Heterogeneity of the main ribosomal composition represents an emerging, yet debatable, mechanism of gene expression regulation with a purported role in ribosomopathies, a group of disorders caused by mutations in ribosomal protein genes (RPs). Ribosomopathies, mysteriously relate with tissue-specific symptoms (mainly anemia and cancer predisposition), despite the ubiquitous expression and necessity of the associated RPs. An outstanding question that may shed light into disease pathogenicity and provide potential pharmacological interventions, is whether and how the ribosomal composition is modified during, the highly affected by RP mutations, process of erythroid differentiation. To address this issue, we analyzed ribosome stoichiometry using an established model of erythroid differentiation, through sucrose gradient ultracentrifugation and quantitative proteomics. We found that differentiation associates with an extensive reprogramming of the overall ribosomal levels, characterized by an increase in monosomes and a decrease in polysomes. However, by calculating a stoichiometry score for each independent ribosomal protein, we found that the main ribosomal architecture remained invariable between immature and differentiated cells.
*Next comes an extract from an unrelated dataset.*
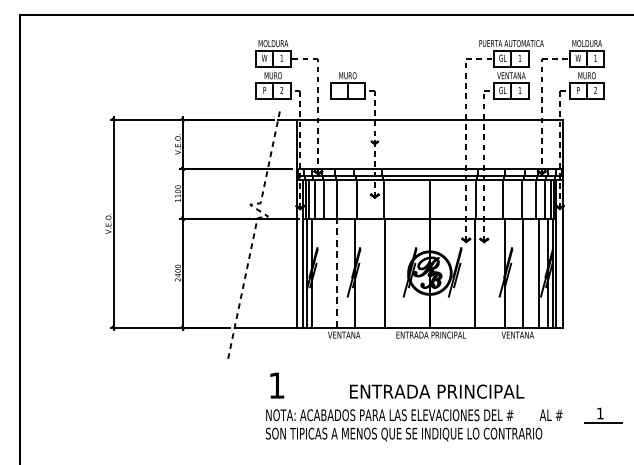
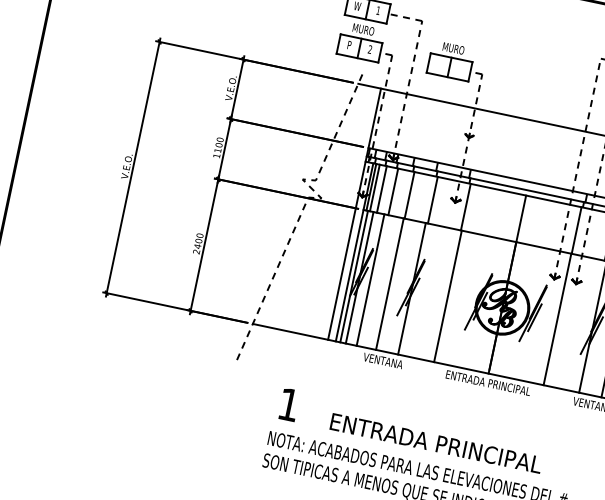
line: (320, 272) -> (370, 279), added
line: (336, 272) -> (389, 283), dashed -> solid
text: (437, 391) -> (436, 443), moved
In total, none of the 78 Ribosomal Proteins (RPs- 74 core RPs, Rack1, Fau and 2 paralogs) detected was statistically different between the samples. This data was further verified through antibody-mediated quantification of 6 representative RPs. Moreover, bioinformatic analysis of whole cell proteomic data derived out of 4 additional models of erythropoiesis revealed that RPs were co-regulated across these cell types, too. In conclusion, ribosomes maintain an invariant protein stoichiometry during differentiation, thus excluding ribosome heterogeneity from a potential mechanism of toxicity in ribosomopathies and other erythroid disorders.

Keywords: erythropoiesis; mass spectrometry; proteomics; ribosomal proteins; ribosomopathies.